"""
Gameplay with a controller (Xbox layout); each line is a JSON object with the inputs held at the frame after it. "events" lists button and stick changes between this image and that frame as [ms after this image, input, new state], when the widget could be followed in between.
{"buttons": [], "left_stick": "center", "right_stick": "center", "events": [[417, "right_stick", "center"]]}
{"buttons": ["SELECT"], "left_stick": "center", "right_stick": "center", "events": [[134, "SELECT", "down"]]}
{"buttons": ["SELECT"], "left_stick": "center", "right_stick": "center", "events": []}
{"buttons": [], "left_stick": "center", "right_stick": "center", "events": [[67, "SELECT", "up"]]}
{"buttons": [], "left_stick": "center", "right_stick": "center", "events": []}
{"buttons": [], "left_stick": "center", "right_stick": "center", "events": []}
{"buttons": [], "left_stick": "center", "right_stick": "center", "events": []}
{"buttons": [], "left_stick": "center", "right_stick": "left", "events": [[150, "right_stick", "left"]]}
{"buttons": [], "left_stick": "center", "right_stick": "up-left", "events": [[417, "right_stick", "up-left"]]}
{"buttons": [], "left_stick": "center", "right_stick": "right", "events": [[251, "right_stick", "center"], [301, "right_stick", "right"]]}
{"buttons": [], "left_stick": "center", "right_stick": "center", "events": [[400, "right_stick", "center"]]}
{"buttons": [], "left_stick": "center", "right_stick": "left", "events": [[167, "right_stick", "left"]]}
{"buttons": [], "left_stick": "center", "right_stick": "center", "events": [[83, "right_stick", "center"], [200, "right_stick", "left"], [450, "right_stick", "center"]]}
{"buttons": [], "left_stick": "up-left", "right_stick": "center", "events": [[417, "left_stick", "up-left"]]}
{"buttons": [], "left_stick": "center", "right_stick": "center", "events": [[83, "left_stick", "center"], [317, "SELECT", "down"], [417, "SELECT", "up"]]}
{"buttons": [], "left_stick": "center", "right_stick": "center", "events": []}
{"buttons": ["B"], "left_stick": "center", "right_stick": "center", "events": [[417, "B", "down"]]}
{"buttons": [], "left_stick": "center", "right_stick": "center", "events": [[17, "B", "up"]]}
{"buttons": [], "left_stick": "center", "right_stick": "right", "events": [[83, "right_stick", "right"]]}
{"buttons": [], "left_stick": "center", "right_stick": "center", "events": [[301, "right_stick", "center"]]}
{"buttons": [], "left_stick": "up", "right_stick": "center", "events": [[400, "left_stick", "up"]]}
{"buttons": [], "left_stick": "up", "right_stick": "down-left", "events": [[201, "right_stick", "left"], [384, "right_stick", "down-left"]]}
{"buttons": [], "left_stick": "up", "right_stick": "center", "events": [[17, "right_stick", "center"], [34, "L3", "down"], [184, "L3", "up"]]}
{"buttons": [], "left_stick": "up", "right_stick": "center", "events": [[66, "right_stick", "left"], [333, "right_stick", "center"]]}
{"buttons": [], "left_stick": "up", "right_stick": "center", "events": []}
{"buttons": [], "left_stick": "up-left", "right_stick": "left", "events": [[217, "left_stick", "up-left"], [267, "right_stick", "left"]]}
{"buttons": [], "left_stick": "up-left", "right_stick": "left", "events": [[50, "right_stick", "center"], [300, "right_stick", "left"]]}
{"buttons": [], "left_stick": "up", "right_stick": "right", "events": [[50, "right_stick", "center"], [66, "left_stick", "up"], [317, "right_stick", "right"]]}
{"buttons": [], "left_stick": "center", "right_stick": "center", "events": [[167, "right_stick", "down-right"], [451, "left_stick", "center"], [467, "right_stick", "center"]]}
"""
What the exercise asks ▸ Go through the entries and return each line where the word "SELECT" appears.

Solved exercise ▸
{"buttons": ["SELECT"], "left_stick": "center", "right_stick": "center", "events": [[134, "SELECT", "down"]]}
{"buttons": ["SELECT"], "left_stick": "center", "right_stick": "center", "events": []}
{"buttons": [], "left_stick": "center", "right_stick": "center", "events": [[67, "SELECT", "up"]]}
{"buttons": [], "left_stick": "center", "right_stick": "center", "events": [[83, "left_stick", "center"], [317, "SELECT", "down"], [417, "SELECT", "up"]]}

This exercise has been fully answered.